All the sensor data on the rocket are sent via UDP packets to the flight computer. Most of the sensors are physically on an ethernet link from a microcontroller somewhere on the rocket.
So that we can know whether or not we missed anything, every packet that is sent has a sequence number. If the flight computer receives a packet out of order, (e.g. 1,2,3,7) then it records a "Sequence Error" (SEQE) event to the log.
While parsing through the flight computer log from Launch 12 we noticed that every once and a while (roughly every 20 seconds or so) the FC reported a sequence error for almost every single sensor all at once.
This means we didn't receive several milliseconds of data every 20 seconds.
It appears to happen to every sensor at the same time which suggests a common point of failure, either the switch, the ethernet cable to the flight computer, or some problem with the flight computer itself.

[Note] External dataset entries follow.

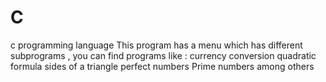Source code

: # C
c programming language
This program has a menu which has different subprograms , you can find programs like :
currency conversion
quadratic formula
sides of a triangle
perfect numbers
Prime numbers
among others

In attempt to figure out where the issue is I charted several variables, like acceleration, system voltage, etc. with an overlay of times we missed data. The hope is to find something that correlates with the dropped packets that will point in the direction of a cause.
IO Wait
The smoking gun in turned out to be the amount to time the kernel spent in IO Wait. Attached is a chart of CPU mode share between several types of usage, System, User, IO Wait, etc. This data is from the python system monitor code we wrote using the psutil
python package.
Docs: http://pythonhosted.org/psutil/#cpu
This chart spans from approximately L-20 minutes all the way to the time the flight computer shut down after landing. Just before the L-8 minute mark we turn on JGPS and start slamming the flight computer with data. This is when the problems start. The correlation with lost data is very evident.
Flush
Looking at the 'disk write' data the same pattern is there so it's clear the IO Wait is linux flushing the data to disk on a regular interval. I believe this is expected behavior.
Tonight in the lab I was able to recreate the dropped data using the following steps:
- Using the launch director table bring up the ground systems (LTC, TM4K, etc.)
- Turn on the flight computer
- Make sure everything is running normally
- Turn on the IMU
- Turn on JGPS
- Wait at least 40 seconds
- Turn off JGPS and IMU
- Stop the fc process
- Examine the logs
There appears to be the same pattern of missed packets.